Mehr als Grundmauern, welche durch ein rostiges Blechdach geschützt werden, sind vom Wanderweg auf dem First aus nicht zu erkennen, der Weg zur Ruine ist nur für Eingeweihte zu finden. Wer diesen aber einmal gefunden hat, wird durch eine herrliche Aussicht von dieser kleinen Hochebene aus auf den Säntis, den Sämtisersee mit dem ›Plattenbödeli‹ und auf den Hohen Kasten belohnt. Nur eine kleine, gelbe Tafel neueren Datums mit der Aufschrift ›STAUBEREN 1619 m Staubere‹ deutet noch auf die Geschichte hin, die in diesem Haufen aus Steinen, Balken und Schutt verborgen liegt.
Roger liebt solche Orte, hortet sie als sein ganz persönliches Geheimnis. Orte, die nicht allgemein bekannt sind und zu denen er sich zurückziehen kann, ohne andere Wanderer zu treffen, wo er nur mit sich alleine die Faszination und Ruhe des Alpsteins genießen kann. Noch ist dies möglich, doch der geplante Wiederaufbau des alten Berggasthauses, das dann einen Spaziergang durch die Vergangenheit und Geschichte ermöglichen soll, wird auch diese Oase zum Verschwinden bringen. Bereits wurde von den Besitzern der heutigen ›Staubern‹ ein Gönnerverein gegründet, der dieses Projekt finanzieren soll, und auch erste Pläne eines Architekten für eine mögliche Rekonstruktion liegen vor.

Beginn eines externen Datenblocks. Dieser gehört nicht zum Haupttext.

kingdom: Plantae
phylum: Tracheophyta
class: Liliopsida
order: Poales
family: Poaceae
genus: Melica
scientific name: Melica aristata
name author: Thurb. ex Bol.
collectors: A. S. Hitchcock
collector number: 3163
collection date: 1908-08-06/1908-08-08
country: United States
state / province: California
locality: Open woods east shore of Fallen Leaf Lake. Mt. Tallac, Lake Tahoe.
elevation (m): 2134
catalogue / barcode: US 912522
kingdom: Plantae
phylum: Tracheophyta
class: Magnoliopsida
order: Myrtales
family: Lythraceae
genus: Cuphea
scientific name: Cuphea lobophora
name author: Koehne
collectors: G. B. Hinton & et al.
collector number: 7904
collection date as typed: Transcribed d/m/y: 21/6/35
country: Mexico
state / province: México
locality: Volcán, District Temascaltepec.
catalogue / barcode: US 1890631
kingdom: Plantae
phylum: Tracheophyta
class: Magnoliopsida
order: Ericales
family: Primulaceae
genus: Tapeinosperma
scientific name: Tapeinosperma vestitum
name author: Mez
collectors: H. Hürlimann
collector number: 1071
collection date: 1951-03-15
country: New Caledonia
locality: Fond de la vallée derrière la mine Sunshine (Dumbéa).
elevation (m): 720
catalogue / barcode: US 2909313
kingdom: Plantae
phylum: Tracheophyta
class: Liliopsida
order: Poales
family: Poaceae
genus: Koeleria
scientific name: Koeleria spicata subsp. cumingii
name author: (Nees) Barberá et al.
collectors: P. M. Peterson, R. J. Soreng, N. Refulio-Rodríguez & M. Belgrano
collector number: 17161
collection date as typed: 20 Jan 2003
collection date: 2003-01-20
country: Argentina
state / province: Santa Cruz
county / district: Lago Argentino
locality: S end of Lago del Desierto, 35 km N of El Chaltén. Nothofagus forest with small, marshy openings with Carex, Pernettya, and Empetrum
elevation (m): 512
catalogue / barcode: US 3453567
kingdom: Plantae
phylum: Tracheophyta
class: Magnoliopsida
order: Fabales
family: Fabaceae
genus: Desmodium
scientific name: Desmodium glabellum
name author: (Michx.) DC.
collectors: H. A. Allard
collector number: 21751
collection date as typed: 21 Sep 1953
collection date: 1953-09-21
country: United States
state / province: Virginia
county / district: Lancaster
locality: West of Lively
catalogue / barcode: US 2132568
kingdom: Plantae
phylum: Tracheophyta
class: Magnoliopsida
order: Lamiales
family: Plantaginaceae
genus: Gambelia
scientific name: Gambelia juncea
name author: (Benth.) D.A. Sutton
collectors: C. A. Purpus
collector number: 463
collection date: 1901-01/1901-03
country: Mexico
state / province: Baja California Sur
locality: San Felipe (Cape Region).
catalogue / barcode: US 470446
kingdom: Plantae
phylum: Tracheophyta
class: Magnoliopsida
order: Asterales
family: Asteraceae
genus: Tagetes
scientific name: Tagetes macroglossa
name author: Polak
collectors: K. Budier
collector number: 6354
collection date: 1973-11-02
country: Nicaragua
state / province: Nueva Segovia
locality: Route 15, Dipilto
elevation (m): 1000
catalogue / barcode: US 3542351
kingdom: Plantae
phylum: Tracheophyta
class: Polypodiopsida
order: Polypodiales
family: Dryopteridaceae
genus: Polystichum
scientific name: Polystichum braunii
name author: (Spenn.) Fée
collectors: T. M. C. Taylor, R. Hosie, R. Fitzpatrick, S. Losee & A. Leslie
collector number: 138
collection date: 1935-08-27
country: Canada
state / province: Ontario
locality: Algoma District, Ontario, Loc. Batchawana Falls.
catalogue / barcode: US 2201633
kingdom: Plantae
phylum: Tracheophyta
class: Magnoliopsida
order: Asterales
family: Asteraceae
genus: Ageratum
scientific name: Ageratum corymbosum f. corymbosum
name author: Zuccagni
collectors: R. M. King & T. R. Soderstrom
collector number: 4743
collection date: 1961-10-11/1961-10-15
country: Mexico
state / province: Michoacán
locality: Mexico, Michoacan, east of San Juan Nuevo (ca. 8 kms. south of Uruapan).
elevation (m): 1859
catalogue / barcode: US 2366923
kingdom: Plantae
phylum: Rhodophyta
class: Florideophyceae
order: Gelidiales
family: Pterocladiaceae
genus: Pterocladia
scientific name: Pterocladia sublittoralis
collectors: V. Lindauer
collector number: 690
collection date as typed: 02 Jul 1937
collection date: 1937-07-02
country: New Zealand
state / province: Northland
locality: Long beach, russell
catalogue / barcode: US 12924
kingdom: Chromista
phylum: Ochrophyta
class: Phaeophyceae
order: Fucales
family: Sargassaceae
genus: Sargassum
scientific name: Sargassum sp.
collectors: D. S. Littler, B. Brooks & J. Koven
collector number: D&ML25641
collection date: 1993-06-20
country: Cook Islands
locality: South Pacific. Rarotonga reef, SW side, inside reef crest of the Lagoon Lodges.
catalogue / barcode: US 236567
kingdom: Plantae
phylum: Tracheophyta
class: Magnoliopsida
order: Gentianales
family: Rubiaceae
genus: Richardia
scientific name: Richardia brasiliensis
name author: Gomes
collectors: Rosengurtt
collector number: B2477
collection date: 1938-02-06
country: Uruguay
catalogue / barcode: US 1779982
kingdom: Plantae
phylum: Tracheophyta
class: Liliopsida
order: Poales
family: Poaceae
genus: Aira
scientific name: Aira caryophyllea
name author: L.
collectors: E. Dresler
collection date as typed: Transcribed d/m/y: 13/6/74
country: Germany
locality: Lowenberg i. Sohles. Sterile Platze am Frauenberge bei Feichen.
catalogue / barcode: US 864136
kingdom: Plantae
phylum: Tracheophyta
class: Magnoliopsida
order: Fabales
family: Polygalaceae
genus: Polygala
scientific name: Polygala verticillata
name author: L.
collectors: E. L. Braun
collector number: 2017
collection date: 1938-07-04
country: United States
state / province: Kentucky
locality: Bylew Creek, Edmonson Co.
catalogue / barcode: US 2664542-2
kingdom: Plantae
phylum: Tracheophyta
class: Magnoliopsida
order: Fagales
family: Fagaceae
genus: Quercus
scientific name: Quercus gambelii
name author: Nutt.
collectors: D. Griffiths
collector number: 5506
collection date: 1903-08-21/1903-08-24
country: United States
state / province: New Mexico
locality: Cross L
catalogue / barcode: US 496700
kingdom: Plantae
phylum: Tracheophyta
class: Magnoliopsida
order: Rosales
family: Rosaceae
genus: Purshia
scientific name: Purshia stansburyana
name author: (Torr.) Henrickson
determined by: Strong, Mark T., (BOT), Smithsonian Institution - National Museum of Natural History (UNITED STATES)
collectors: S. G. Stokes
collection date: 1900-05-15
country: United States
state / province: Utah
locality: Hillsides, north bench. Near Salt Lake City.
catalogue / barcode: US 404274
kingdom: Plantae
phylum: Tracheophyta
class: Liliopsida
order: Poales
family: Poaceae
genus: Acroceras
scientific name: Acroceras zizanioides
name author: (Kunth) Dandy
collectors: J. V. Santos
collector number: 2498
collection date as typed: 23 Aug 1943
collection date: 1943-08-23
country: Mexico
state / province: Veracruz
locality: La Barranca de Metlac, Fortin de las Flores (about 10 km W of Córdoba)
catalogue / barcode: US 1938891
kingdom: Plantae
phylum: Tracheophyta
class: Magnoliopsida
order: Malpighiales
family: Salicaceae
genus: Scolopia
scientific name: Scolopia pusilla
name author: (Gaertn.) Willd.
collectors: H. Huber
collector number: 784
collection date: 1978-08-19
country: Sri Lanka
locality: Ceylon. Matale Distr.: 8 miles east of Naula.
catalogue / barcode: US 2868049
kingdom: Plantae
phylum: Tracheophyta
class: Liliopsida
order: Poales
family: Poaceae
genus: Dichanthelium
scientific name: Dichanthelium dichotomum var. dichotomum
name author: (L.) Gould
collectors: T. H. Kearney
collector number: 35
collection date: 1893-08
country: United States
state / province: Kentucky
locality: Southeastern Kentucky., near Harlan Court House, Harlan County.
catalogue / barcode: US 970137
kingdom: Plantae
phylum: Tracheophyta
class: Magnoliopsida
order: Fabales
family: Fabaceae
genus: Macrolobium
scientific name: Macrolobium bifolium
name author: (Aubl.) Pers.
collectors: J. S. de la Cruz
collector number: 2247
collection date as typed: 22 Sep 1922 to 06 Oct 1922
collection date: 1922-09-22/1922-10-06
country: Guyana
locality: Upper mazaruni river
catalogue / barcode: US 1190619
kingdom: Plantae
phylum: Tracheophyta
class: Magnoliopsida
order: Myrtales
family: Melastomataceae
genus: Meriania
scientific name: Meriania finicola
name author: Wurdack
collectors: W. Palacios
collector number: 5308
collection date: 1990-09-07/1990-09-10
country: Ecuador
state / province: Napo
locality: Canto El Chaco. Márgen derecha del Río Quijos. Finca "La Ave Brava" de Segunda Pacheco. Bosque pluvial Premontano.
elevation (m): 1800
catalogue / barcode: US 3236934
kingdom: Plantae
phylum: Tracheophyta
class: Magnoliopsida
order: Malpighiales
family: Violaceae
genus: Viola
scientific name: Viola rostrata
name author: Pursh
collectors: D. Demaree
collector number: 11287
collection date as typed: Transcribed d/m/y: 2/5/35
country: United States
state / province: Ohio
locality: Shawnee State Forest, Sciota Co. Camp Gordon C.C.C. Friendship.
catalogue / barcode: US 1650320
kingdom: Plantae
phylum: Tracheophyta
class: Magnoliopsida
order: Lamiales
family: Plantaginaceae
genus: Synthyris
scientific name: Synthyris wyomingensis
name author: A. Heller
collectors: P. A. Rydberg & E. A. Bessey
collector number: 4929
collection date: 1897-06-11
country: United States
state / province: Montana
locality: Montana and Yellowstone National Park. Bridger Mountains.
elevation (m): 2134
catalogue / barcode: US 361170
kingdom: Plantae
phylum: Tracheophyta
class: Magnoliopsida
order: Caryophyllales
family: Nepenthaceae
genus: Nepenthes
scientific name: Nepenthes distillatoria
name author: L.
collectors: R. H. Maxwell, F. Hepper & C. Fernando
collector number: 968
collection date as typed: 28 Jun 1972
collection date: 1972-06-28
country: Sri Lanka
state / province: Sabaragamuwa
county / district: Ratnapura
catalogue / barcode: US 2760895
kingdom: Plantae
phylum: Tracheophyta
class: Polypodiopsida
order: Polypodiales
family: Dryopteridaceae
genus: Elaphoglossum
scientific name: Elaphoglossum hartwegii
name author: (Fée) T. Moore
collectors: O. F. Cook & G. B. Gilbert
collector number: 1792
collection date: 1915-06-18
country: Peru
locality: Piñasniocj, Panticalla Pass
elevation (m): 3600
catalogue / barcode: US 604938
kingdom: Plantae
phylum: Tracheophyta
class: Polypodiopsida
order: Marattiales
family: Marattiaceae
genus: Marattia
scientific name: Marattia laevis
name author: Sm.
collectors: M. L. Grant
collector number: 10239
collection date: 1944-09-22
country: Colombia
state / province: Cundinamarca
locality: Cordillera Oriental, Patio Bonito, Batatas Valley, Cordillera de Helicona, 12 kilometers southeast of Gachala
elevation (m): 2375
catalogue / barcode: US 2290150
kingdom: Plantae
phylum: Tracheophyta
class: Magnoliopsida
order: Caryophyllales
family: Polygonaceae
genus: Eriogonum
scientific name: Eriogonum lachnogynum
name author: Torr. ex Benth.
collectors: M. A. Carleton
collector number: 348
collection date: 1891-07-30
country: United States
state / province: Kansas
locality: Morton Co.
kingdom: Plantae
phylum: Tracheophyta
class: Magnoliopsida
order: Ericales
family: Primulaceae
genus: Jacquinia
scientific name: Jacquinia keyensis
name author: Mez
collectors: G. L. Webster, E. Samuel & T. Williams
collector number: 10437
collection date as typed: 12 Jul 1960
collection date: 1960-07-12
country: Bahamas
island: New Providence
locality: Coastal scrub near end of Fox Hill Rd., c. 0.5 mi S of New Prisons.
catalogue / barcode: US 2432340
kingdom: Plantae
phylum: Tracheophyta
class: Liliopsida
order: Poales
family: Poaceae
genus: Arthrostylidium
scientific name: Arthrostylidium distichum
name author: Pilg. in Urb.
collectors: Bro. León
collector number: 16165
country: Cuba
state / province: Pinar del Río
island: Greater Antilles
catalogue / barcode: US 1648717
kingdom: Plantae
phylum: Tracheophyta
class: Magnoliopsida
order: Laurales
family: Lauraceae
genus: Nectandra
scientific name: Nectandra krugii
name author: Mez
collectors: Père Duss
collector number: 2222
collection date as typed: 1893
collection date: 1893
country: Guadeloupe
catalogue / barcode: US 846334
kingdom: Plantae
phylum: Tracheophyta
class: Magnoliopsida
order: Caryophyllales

Die letzten Meter zum Berggasthaus legt Roger im Laufschritt zurück, betritt dieses kurz vor halb sieben Uhr durch die Eingangstür auf der Rheintalerseite, durchquert zügigen Schrittes die Gaststube, in welcher Monika, die Servicemitarbeiterin, wie versteinert steht und ihn mit starrem Blick fixiert, und steuert direkt auf die Küche zu. Eher instinktiv als bewusst lässt er Monika einfach stehen und biegt zielstrebig beim Eingang zur Küche direkt links ab zur Treppe, die zum Keller führt.
Die Tür ist offen, im Keller brennt Licht. Roger steigt die Holztreppe hinunter – nichts zu sehen, nichts zu hören. Er biegt links ab, durchquert den ersten Raum, der mit PET-Flaschen und Lebensmittelvorräten gefüllt ist. Auch im nachfolgenden, links liegenden Raum, der schlecht beleuchtet ist und der ebenfalls als Lager für Getränke dient, ist nichts zu erkennen – außer, dass die Verbindungstür zum ›Stübli‹ offen steht. Dieser Raum steht den Gästen für Sitzungen und Seminare zur Verfügung oder einfach auch, um nach der Polizeistunde und dem offiziellen Schluss der Bewirtung im Berggasthaus noch weiterfeiern zu können.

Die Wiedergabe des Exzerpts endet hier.